提示文
⁂

禁欲しすぎると精子DNAが傷つくー最新研究が示した新常識ー

禁欲しすぎると精子DNAが傷つくー最新研究が示した新常識ー
INDEX 目次

精液検査や不妊治療では、これまで「最後の射精から何日空けたか」が重要視されてきました。WHOでも2〜7日の禁欲期間が推奨されています。しかし今回ご紹介する論文は、「その前の射精がいつだったか」も精子の質に大きく関係している可能性を示した非常に興味深い研究です。

従来の常識を覆す“PEA”という視点

この研究で注目されているのは、「PEA(penultimate ejaculatory abstinence)」という概念です。これは、最後の射精のさらに前の射精からどれくらい空いていたかを意味します。

例えば、排卵日に合わせて数日ぶりに性交や採精を行ったとしても、その前に長期間射精していなければ、精巣上体内には古い精子が残っている可能性があります。
著者らは、このため込まれた精子が精子DNA損傷に関与しているのではないかと考えました。


PEAが長いほど精子DNA損傷は増える

この研究では1,503人の男性を解析しています。
ページ4のTable 2では、PEAを1〜3日、4〜5日、6〜9日、9日超の4群に分けています。

その結果、PEAが長くなるほど、精子DNA fragmentation index(DFI)が明らかに増加していました。

例えば、1〜3日群ではDFI平均12.8%だったのに対し、9日超群では18.4%まで上昇していました。つまり、「長期間射精が少なかった男性では、精子DNA損傷が増えていた」という結果です。


PEAが長いと“数は増え、質は低下する”

さらにページ5のTable 3では、年齢やBMI、喫煙、現在の禁欲日数などを調整しても、この関連が残っていることが示されています。

一方で、興味深いことに、PEAが長いほど精子濃度や総精子数は増加していました。
つまり、「数は多いが質は悪い」という状態です。

DNA損傷だけでなく機能も低下する

逆に、前進運動率や精子生存率は低下していました。

ページ6のFigure 1では、PEAが長いほど、

  • DFI >15%
  • DFI >30%
  • 精子無力症
  • 精子死滅症

のリスクが上昇していることが示されています。

特に9日超群では、DFI >30%のリスクが4倍以上に増加していました。


精子のダメージと流産リスクの関係

著者らは、精子が長期間精巣上体内に留まることで、活性酸素による酸化ストレスにさらされ、DNA損傷が蓄積する可能性を考察しています。

また、この論文では、反復流産との関連にも注目しています。
PEAが長い群では流産回数が多い傾向があり、精子DNA損傷との関連が示唆されています。


ページ7のFigure 2では、この考え方が非常にわかりやすく模式化されています。

⁂

掲載項目
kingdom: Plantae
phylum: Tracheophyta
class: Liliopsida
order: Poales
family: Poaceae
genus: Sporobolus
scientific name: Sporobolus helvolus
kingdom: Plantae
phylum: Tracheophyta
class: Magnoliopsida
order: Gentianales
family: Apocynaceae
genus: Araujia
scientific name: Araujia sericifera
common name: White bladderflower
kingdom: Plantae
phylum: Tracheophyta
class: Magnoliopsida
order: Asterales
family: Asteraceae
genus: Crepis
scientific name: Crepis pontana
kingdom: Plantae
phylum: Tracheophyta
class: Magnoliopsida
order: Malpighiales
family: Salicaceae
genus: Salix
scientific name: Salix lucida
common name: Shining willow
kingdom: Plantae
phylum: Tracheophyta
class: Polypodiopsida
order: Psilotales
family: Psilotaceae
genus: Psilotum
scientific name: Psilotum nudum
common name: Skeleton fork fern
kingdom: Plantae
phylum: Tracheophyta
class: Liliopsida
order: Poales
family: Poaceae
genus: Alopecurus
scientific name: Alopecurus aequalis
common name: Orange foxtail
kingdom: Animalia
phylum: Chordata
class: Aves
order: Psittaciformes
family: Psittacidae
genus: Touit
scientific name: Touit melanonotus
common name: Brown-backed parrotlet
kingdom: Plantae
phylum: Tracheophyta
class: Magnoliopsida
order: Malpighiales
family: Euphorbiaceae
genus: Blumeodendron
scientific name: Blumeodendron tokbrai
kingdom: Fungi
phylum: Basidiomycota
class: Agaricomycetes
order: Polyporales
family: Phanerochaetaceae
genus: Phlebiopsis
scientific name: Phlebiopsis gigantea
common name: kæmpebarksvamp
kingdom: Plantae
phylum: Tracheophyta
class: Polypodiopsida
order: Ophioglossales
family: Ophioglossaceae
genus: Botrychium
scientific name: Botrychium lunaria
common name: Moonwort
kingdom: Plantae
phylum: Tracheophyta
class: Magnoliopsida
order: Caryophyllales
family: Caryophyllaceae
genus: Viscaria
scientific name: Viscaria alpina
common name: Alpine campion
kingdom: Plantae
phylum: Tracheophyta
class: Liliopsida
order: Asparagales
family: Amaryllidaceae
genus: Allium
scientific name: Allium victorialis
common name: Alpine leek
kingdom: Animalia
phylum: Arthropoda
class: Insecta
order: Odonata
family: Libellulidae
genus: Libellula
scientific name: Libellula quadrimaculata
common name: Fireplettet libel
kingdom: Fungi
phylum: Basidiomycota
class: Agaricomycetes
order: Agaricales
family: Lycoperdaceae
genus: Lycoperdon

⁂

問題
(A) 禁欲期間と精子DNA損傷についての提示文を読んで、次の問いに答えてください。
(i) WHOが推奨している禁欲期間は何日ですか?
(ii) この研究で解析された男性は何人ですか?
(iii) PEAが9日超の群では、DFIの平均は何%まで上昇していましたか?
(B) 禁欲期間と精子DNA損傷についての提示文を、最後の文の後から書き進めてください。

解答
(A)
(i) 2〜7日
(ii) 1,503人
(iii) 18.4%

(B)
従来の禁欲評価の限界とその再考

著者らは、「定期的な射精により、より新鮮な精子を維持できる可能性」を示唆しています。
特に、排卵日だけに性交を集中させる夫婦では、実はPEAがかなり長くなっているケースがあります。

つまり、排卵日前に数週間射精なし→ 排卵日に数回性交というパターンでは、最後の禁欲期間だけ見ても、本当の精子状態を評価できない可能性があるということです。

この論文は、「禁欲日数」という従来の単純な考え方を大きく広げています。

今後は、「最後の禁欲期間」だけではなく、「その前の射精状況」まで含めて考えることが、男性不妊評価において重要になる可能性があります。

特に、高DFI、反復流産、男性因子不妊では、長くため込むより、定期的な射精の方が有利かもしれないという新しい視点を示した重要な研究だと思います。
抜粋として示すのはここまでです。